Book: My Grandmother’s hands

“Trauma is a wordless story our body tells itself about what is safe and what is a threat”

There are many approaches to treating trauma. Through my healing career, I’ve been drawn to a cognitive approach to therapy through cognitive behavioral therapy and specifically, Cognitive Processing Therapy for Trauma. Even though I’ve had the privilege to see the incredible work my clients have done to conquer their PTSD-related symptoms, I am also very aware that a holistic approach to trauma is also involving our bodies as much as our minds.

I’ve been incredibly inspired by Resmaa Menakem’s work and the philosophy that healing can also begin with the body.

In my Grandmother’s Hands, Resmaa helps us explore the great impact of Trauma in our bodies through the context of race and gives us the tools to disempower the effects of generational trauma as a way to heal the world.
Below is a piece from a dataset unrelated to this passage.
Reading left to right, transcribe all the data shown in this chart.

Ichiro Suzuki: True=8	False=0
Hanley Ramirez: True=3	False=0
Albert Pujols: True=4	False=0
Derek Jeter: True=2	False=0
Resmaa shows us how trauma is the great unifier of generations of pain, no matter what our background. He teaches us that addressing our own traumas is the key to collective healing. Resmaa spans the effects of trauma in humanity starting with the middle/dark ages. He confronts the notion that generational trauma is responsible for the majority of racism and white supremacy in this country. And in today's world, we perpetuate these traumas through our own learned behaviors and trauma responses that have been passed down through the guise of "culture" from generation to generation.

This book challenges our own internalized racism and how we continue to project our traumas on other races through the use of law enforcement, social norms, and white fragility.

As a healer, Resmaa guides us through the journey of getting in touch with our ancestor’s pain through somatic practices; providing meditative exercises to help people align with their bodies and find the ways their own traumas are manifested through the body and into behaviors.

I’m incredibly inspired by what Resmaa has shared with the world about settling our bodies and plan to incorporate these practices in my professional work as well as my private life. I think we all need to ask ourselves “If we don’t address our ancient historical trauma, what will we pass down to our children, and to their children, and grandchildren?”